- _Directions for this task_
Extract every line from the records below that contains the word "handle".
BEGIN
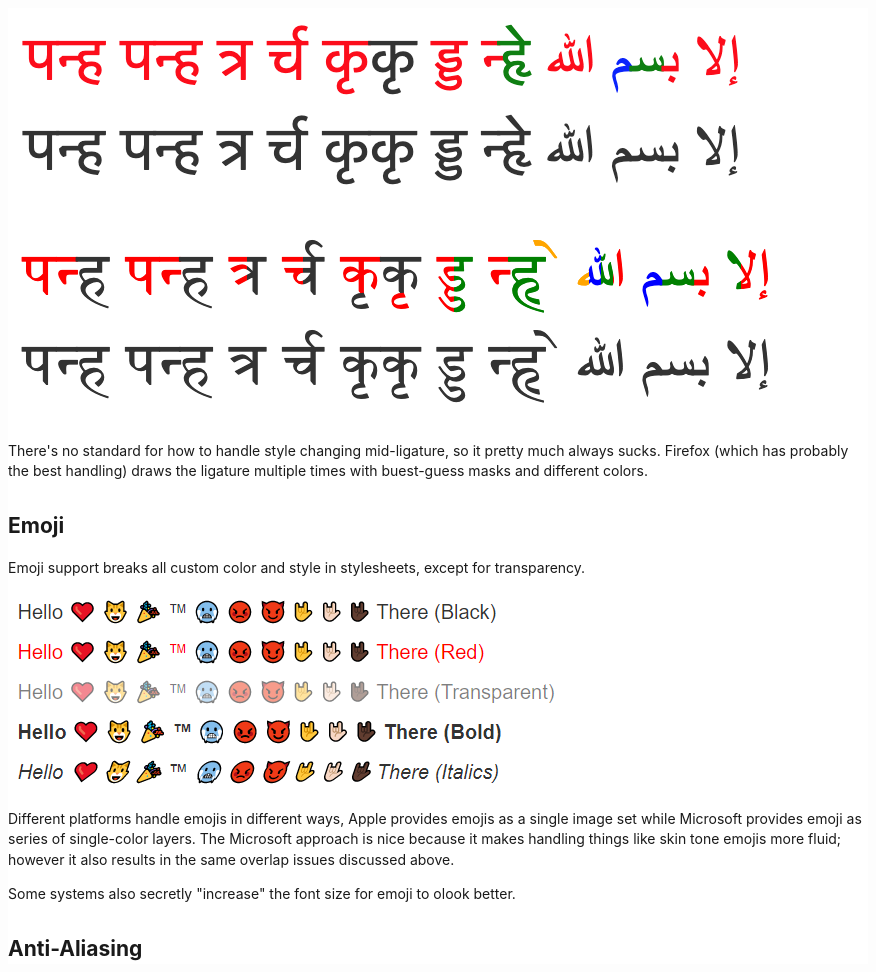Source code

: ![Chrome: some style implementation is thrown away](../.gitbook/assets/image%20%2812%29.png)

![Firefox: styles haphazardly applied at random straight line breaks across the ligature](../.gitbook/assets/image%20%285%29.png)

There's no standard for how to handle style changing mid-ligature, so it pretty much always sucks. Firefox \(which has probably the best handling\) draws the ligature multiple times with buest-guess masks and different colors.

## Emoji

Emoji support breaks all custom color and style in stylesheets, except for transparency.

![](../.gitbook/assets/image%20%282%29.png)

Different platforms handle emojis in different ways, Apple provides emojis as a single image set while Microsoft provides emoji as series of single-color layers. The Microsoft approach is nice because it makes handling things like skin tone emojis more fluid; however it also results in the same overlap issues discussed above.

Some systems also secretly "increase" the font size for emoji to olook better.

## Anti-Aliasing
END
BEGIN
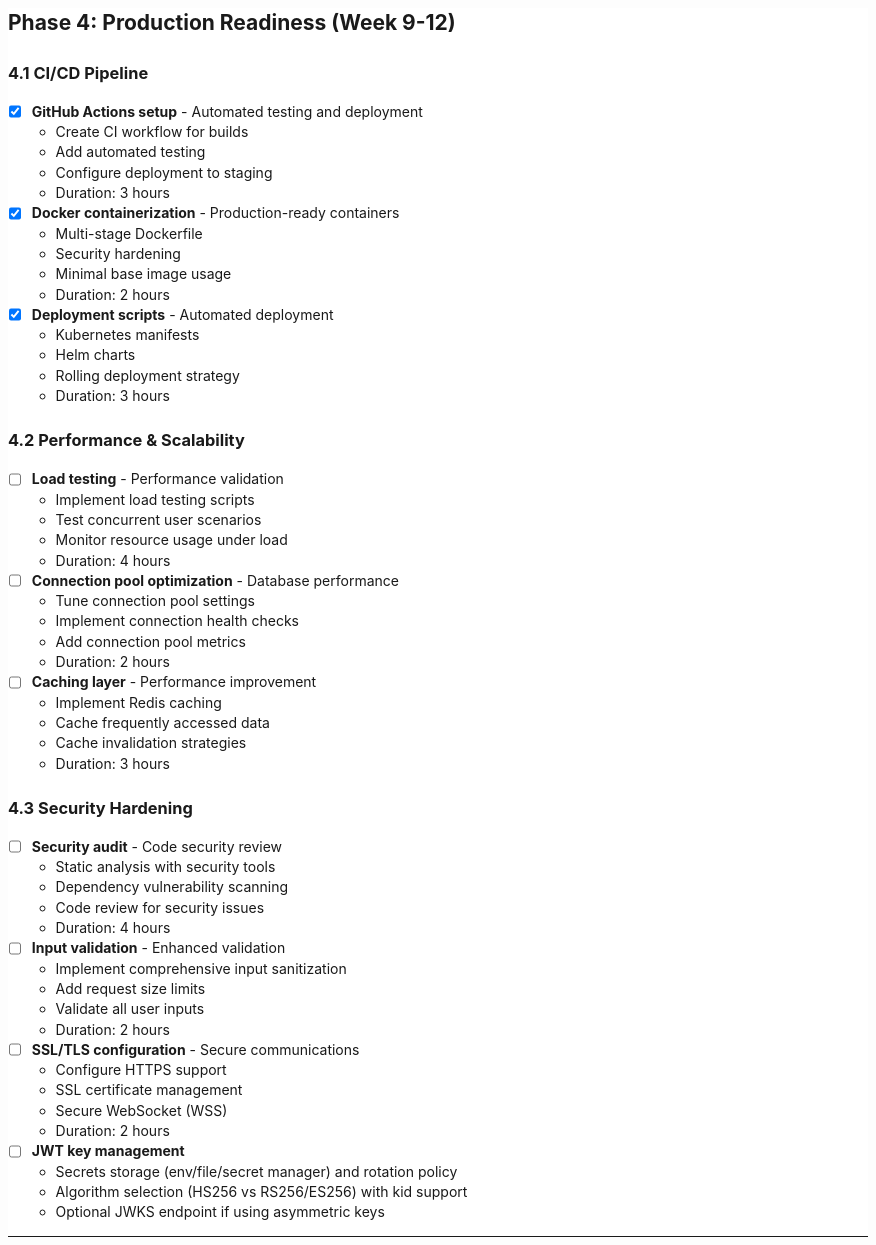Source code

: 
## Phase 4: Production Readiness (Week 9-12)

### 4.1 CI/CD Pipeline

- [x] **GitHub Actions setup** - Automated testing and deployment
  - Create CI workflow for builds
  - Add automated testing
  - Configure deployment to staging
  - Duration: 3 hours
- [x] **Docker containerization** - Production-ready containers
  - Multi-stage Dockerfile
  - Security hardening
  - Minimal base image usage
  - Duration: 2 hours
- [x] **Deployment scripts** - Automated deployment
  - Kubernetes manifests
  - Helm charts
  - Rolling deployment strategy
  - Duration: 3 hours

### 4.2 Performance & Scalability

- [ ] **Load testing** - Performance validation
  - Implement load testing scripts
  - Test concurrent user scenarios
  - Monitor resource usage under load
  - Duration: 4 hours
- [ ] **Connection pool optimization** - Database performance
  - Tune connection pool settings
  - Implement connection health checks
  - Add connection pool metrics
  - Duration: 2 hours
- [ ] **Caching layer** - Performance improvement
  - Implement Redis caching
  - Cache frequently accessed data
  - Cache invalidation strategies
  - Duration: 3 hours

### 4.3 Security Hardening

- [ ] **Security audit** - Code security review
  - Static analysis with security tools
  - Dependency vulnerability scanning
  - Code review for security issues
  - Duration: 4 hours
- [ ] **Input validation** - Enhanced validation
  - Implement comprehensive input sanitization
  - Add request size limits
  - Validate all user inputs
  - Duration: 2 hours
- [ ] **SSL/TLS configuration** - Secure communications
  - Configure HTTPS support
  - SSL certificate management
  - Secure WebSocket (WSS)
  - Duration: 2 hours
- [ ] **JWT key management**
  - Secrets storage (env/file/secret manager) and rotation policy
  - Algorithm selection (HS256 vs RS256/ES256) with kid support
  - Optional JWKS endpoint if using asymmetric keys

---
END
- _Exercise solution_
There's no standard for how to handle style changing mid-ligature, so it pretty much always sucks. Firefox \(which has probably the best handling\) draws the ligature multiple times with buest-guess masks and different colors.
Different platforms handle emojis in different ways, Apple provides emojis as a single image set while Microsoft provides emoji as series of single-color layers. The Microsoft approach is nice because it makes handling things like skin tone emojis more fluid; however it also results in the same overlap issues discussed above.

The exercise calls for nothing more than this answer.